━━━ DOCUMENT PASSAGE

More than just a fad, the advent of cryptocurrency has become a watershed moment for 21st-century financial markets. Since digital currencies are here to stay, why not make them work to your advantage in the long run?

A self-directed individual retirement account (SDIRA) is your ticket to capitalizing on the potential of investment options like cryptocurrency tokens. The growing popularity of web3 products has led to digital assets being held as major holdings
in investment funds like retirement accounts.

While the idea isn’t exactly novel, it has only recently started catching the fancy of small, individual investors who prefer managing their own investment opportunities.

So, can cryptocurrencies be a part of your self-directed IRA? Absolutely!

But before we delve deeper into what assets your self-directed IRA account can hold, let’s first understand what exactly a self-directed IRA is and how it functions.

What Is a Self-Directed IRA?

An Individual Retirement Account or IRA is a special type of savings account wherein users can save or make tax-free (or advantaged) investments in the long term. As the name suggests, it’s a type of retirement savings. You can open an IRA through
your bank, an investment company, an online brokerage, or a personal broker.

The problem with traditional IRAs is that they don’t allow users to hold certain alternative investments such as digital assets. This is where self-directed IRAs come in handy. Like a regular IRA, self-directed IRAs offer tax-free gains to the
account holder, either via a traditional IRA or a Roth IRA. However, they also provide the added benefit of holding alternative assets, which can mean greater diversification.

Regular IRA users choose their offerings from a pool of assets, usually restricted to stocks, bonds, mutual funds, ETFs, and certificates of deposit. On the other hand, the Internal Revenue Service (IRS) offers a larger number of options to SDIRA

From real estate and cryptocurrency to private equity and precious metals, investors are free to choose from a vast array of assets. This variety allows you to diversify your portfolio and retirement plan, which in turn can help you stay afloat
in the face of market uncertainty or financial adversity.

As the name also suggests, a self-directed IRA hands over the reins of the account to the original account holder. What does this mean for you? Your account or fund manager won’t be able to intervene in your SDIRA investment decisions.

Instead, there’s a self directed IRA custodian (usually a trust company), whose duties are limited to ensuring the safety of your holdings and performing nominal tasks, albeit under your authorization. One of the biggest advantages of these restrictions
is that the lack of external involvement will likely reflect a lower account fee.

As the sole account holder, you manage your transactions and make all the decisions concerning your portfolio as you see fit. Your agency is reflected in the strategies you put into place to achieve specific financial goals. However, this amount
of freedom and control over your holdings comes with certain responsibilities. As you near retirement and your account nears maturity, you might have to put in a few extra hours to manage your SDIRA. You can, of course, choose to seek advice
from professional accountants and financial advisors before making any big decisions.

How To Set Up a Self Directed IRA

Most brokerage firms or IRA providers only allow you to open regular IRAs. To set up a self-directed IRA, you can work with Dorado to get all the resources you need, including a specialized IRA custodian.

Custodians differ in the types of investments they handle, so make sure to pick someone who understands your financial goals and offers the choices you are looking for. For example, some custodians let you invest in gold bullions and private
equity, while others provide real estate and web3-based holdings. Once you find a custodian you trust, you can open an account and put money into it, just like you would with any other type of IRA.

━━━━━━
━━━ DATA SECTION

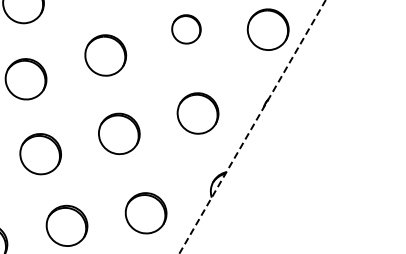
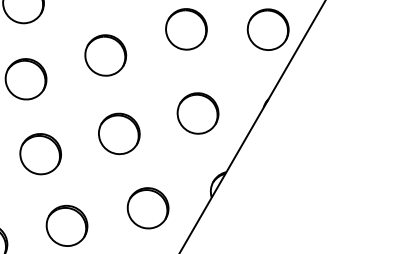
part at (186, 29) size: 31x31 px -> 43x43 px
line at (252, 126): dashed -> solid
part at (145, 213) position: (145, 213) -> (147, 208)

━━━━━━

Which kinds of assets does the passage on self-directed IRAs say regular IRA users are usually restricted to? List every one.

» **RESPONSE BELOW**:
- Stocks
- Bonds
- Mutual funds
- ETFs
- Certificates of deposit